Dix minutes plus tard, alors qu’il sirote une prune, Madeleine redescend en admettant que la pudeur et la bienséance sont moins douloureux à supporter que son arthrose. Dédé couche donc tout le monde sans vraiment remarquer les formes de Garance et Amélie. Pas son truc.

-       Pour le document tu le gardes ?

-       Oui. J’appelle Paris demain.

-       Bonsoir Madeleine.

Comme il était passé dans la vie, Dédé repart dans la nuit, sans laisser de souvenir à personne.

Comme un animal qui transporte ses petits et se sait vulnérable, la mémé prend le Léonard et rapidement avec de petits gestes secs et précis descend à la cave pour le mettre en sûreté. Ses yeux courent et ses oreilles bougent presque au rythme de son cœur de souris. Enfin, elle a fini. Elle remonte paisiblement les marches. Tout peut arriver maintenant.
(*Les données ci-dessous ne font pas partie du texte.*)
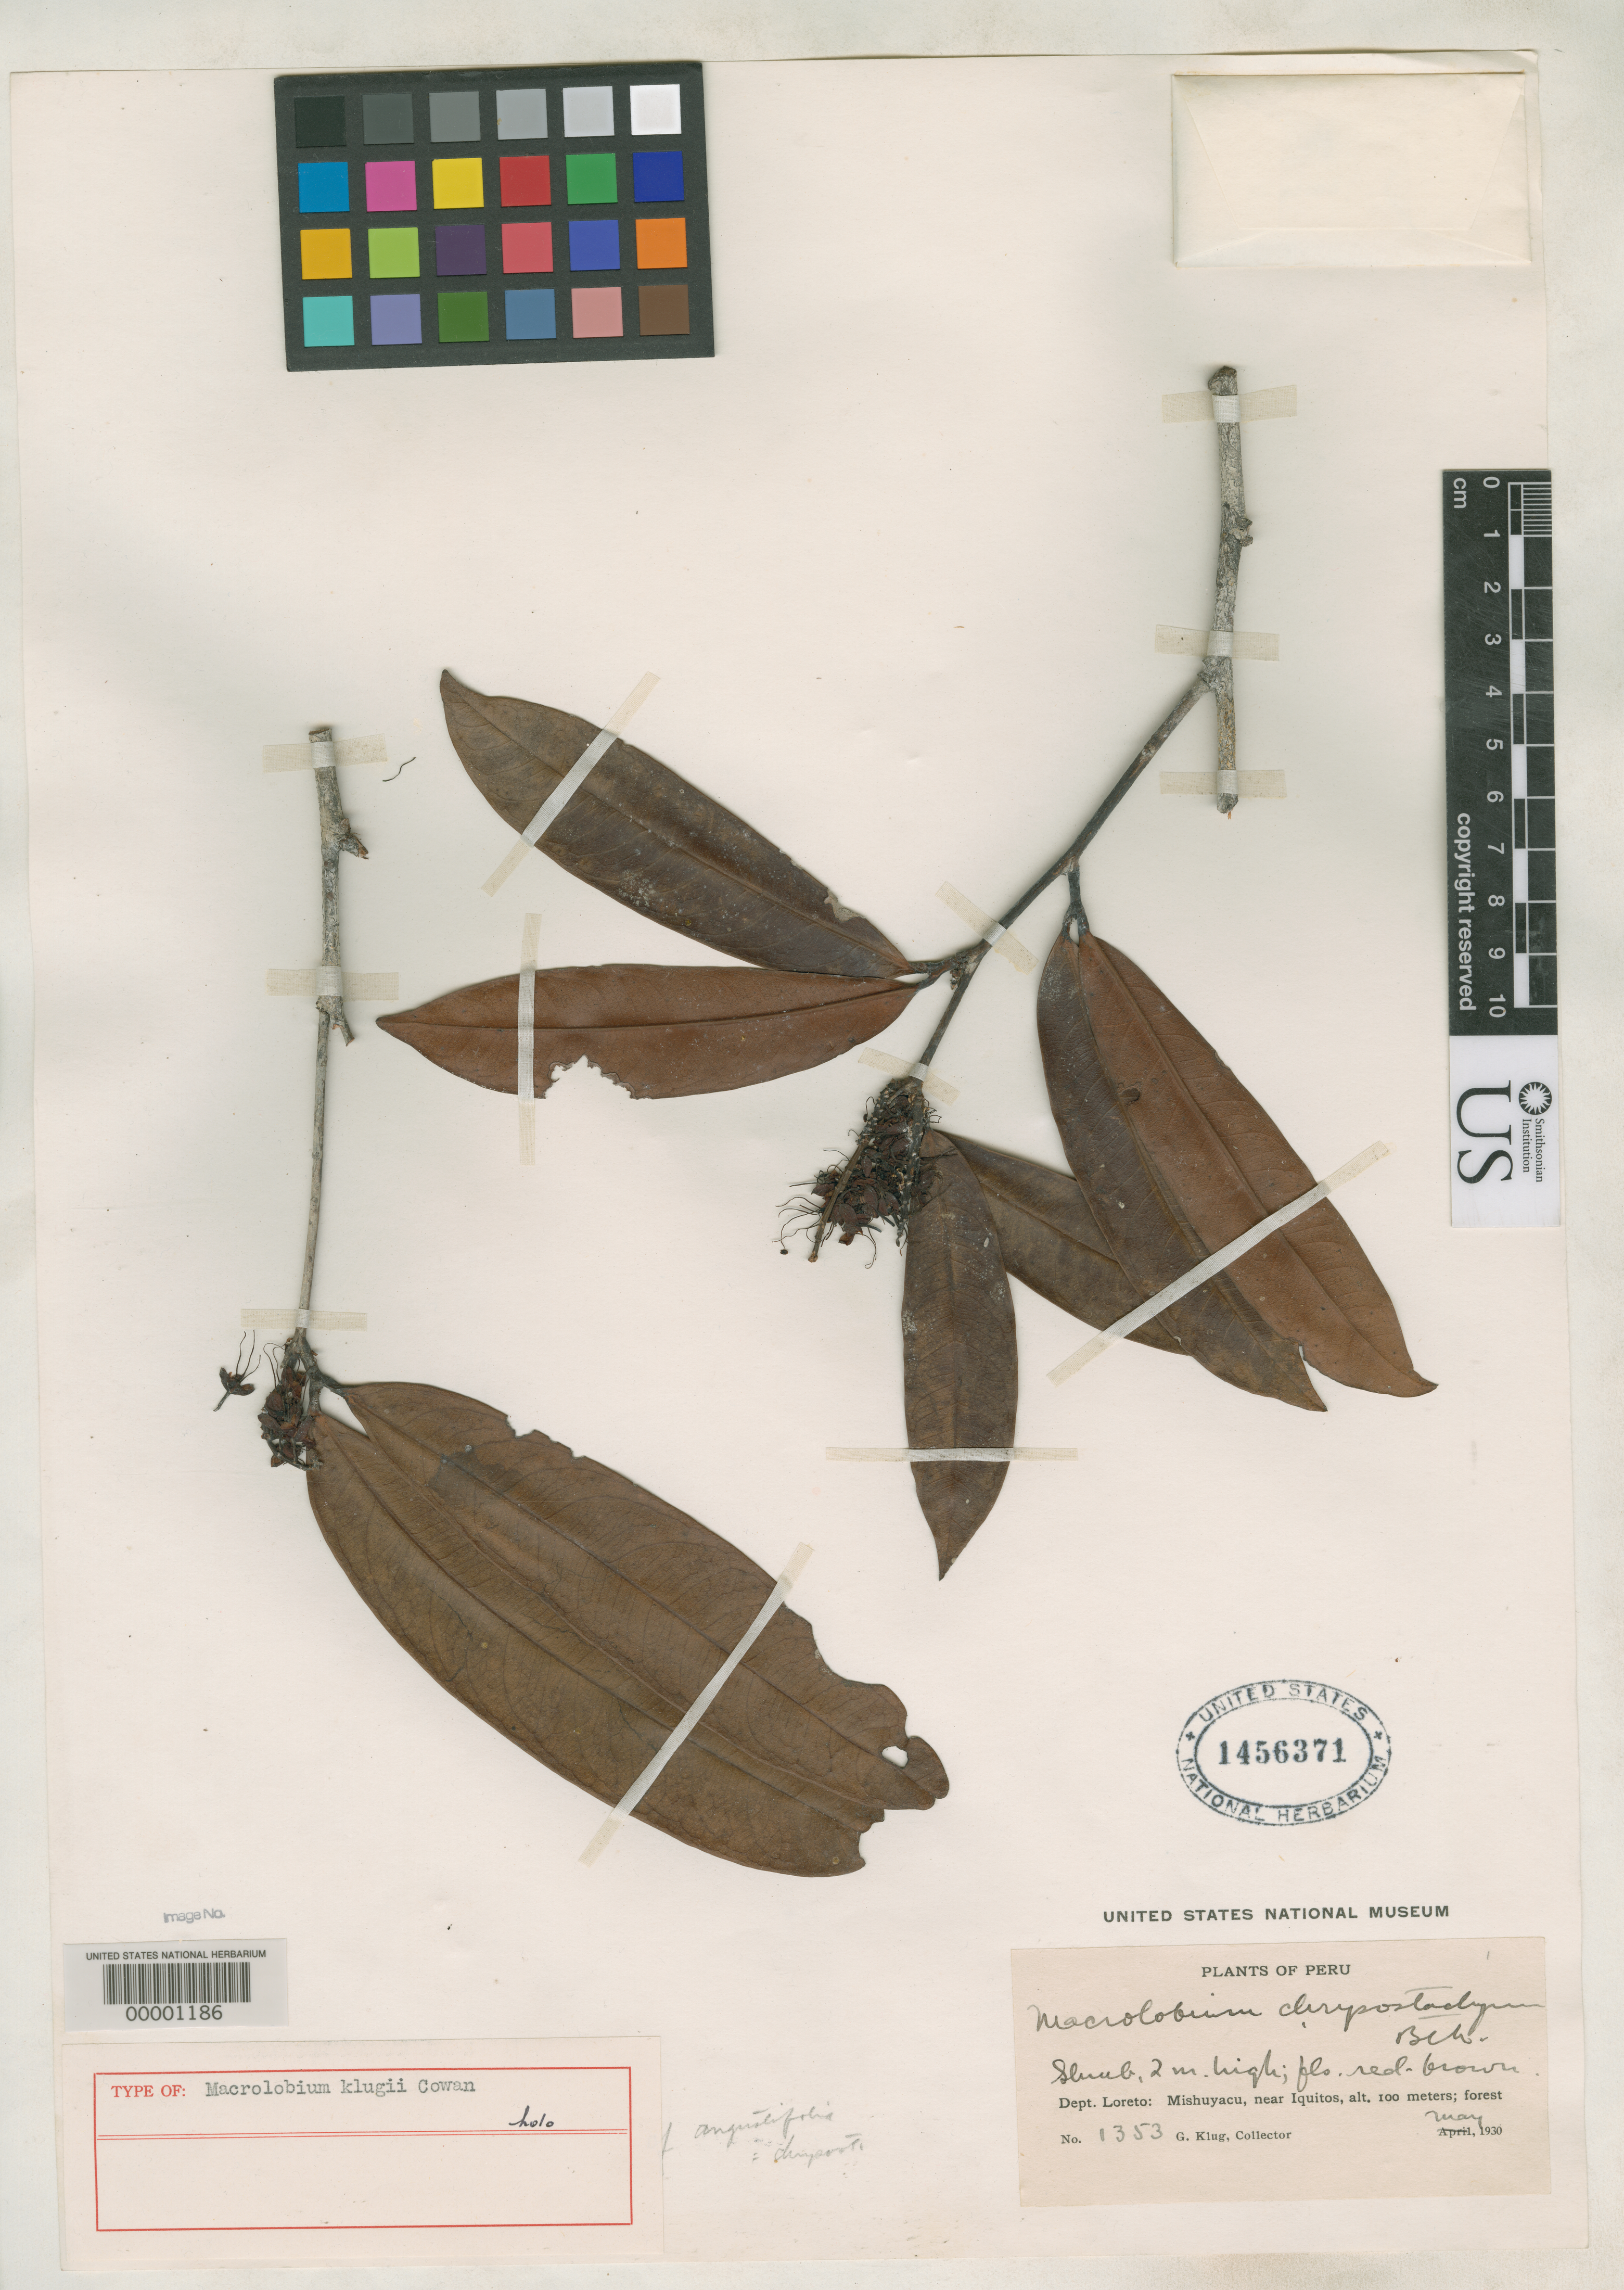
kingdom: Plantae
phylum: Tracheophyta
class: Magnoliopsida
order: Fabales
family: Fabaceae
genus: Macrolobium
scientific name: Macrolobium klugii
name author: R.S. Cowan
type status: Holotype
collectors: G. Klug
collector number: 1353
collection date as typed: May 1930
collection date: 1930-05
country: Peru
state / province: Loreto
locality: Mishuyacu, near Iquitos.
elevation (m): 100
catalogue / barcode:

Elle rouvre la porte de la cave et se dirige vers la cuisine quand son téléviseur interne stoppe brusquement toutes les émissions. Zappons, zapperons-nous, rien. Un coup de binette derrière la tête a débranché une bonne dizaine de systèmes vitaux. Mémé n’est plus. Le lieutenant de la CIA Brown qui a appliqué le traitement se retrouve caporal pour cette bévue d’envergure.

- Et qui va nous dire où est ce putain de papier moisi. Hein ? T’es vraiment un boulet.

          Rude journée pour tout le monde, vraiment. La petite équipe dépêchée par la CIA pour brûler la politesse à tout le monde se retrouve dans un pavillon sombre et humide à la recherche d’une antiquité sans même savoir si elle est encore là, où à quoi elle ressemble. Total SNAFU. Après une rapide visite à l’étage, Brown revient avec une enveloppe trouvée dans la valise de Bill. Il dansote comme une squaw dans un Pow-Wow pensant récupérer ses épaulettes avant même d’avoir à les découdre. Le capitaine Cool (non, c’est son nom) ne comprend pas tout d’abord. Il monte, soulève les paupières de Bill, le drap sur le corps d’Amélie, joli morceau.

-       Ils sont drogués. On a vu l’autre nain entrer et sortir. Soit il a emmené la doc, soit elle est ici. C’est ce qu’on aurait du apprendre avant… Ce truc, c’est un faux, un chiffon rouge pour le taureau.  On se tire, prend ta binette Ducon.

Laissant la mémé coaguler gentiment, ils s’évanouissent dans la nuit.